Berlin verschärft Schulregeln: Mehr Kontrollen, weniger Schwänzen erlaubt
Luisa LangeBerlin verschärft Schulregeln: Mehr Kontrollen, weniger Schwänzen erlaubt
Berliner Schulen führen strengere Erfolgskontrollen und Anwesenheitsregeln ein
Der Berliner Senat hat einen Entwurf zur Änderung des Schulgesetzes verabschiedet, der die Bildungsqualität verbessern soll. Die geplanten Reformen umfassen häufigere Leistungsbewertungen, digitale Dokumentation sowie schärfere Vorschriften bei Schulschwänzen.
Nach dem neuen Gesetz sollen Schulen die schulischen Leistungen der Schülerinnen und Schüler systematischer erfassen. Standardisierte Tests und Vergleichsdaten ermöglichen es Lehrkräften, Wissenslücken früher zu erkennen. Bildungssenatorin Katharina Günther-Wünsch betonte, dass die Maßnahmen auch dazu dienten, Unterrichtsmethoden zu bewerten und gezieltere Förderung anzubieten.

• _Bereitgestelltes Material_
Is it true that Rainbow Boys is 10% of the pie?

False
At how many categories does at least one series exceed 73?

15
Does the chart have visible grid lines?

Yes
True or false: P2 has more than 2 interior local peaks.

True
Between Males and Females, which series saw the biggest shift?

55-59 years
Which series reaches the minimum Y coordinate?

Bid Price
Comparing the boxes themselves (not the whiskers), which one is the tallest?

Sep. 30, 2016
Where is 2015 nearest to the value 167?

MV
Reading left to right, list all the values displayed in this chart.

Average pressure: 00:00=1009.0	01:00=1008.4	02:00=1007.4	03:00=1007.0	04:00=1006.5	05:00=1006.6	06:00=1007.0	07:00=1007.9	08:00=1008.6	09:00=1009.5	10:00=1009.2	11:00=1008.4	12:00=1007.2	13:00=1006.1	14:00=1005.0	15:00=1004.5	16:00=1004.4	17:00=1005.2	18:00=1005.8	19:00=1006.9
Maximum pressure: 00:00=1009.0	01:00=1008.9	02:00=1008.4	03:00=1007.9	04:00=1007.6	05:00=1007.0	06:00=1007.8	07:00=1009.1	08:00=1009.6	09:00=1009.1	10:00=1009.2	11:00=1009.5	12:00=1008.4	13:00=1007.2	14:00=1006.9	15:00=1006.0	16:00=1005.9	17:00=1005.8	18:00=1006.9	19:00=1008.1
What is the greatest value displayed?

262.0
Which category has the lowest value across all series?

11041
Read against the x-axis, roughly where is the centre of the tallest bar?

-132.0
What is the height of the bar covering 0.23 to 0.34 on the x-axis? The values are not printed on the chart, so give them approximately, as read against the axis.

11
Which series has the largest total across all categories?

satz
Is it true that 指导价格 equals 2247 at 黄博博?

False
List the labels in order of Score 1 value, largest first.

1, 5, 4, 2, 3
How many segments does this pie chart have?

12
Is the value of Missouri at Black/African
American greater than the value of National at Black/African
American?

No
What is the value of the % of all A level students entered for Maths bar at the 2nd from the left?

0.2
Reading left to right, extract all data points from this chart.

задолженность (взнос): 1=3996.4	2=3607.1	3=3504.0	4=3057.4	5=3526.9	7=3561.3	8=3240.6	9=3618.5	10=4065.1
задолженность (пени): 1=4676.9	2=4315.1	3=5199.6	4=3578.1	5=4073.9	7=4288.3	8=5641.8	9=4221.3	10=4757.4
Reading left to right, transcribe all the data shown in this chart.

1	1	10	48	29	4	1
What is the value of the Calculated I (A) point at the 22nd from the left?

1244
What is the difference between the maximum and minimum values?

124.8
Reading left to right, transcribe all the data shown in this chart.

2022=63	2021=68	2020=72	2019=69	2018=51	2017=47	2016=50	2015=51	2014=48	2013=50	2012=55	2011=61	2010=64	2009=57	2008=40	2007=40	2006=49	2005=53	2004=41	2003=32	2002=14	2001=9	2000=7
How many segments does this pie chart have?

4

• _Ihre Aufgabe_
Schreiben Sie den Artikel über die strengeren Berliner Schulregeln im Anschluss an seinen letzten Satz weiter.

• _Musterlösung_
Zudem werden die Regeln bei unentschuldigten Fehlzeiten verschärft. Bei wiederholtem Schwänzen können Schülerinnen und Schüler künftig verpflichtet werden, einen Amtsarzt aufzusuchen. Dies ist Teil einer umfassenderen Strategie, um die regelmäßige Teilnahme am Unterricht und die Lernmotivation zu sichern.
Die Novelle umfasst weitere zentrale Bereiche: Die Übergänge zwischen den Schulformen, der Einsatz von künstlicher Intelligenz im Unterricht sowie die digitale Aktenführung werden rechtlich verankert. Ziel ist es, die Schulen zu modernisieren und auf zukünftige Herausforderungen vorzubereiten.
Der Gesetzentwurf geht nun in die nächste Runde des Genehmigungsverfahrens. Bei Verabschiedung würde er tiefgreifende Veränderungen mit sich bringen – von der Leistungsbewertung über die Anwesenheitskontrolle bis hin zur technologischen Ausstattung. Die Reformen sollen ein strukturierteres und flexibleres Bildungssystem schaffen.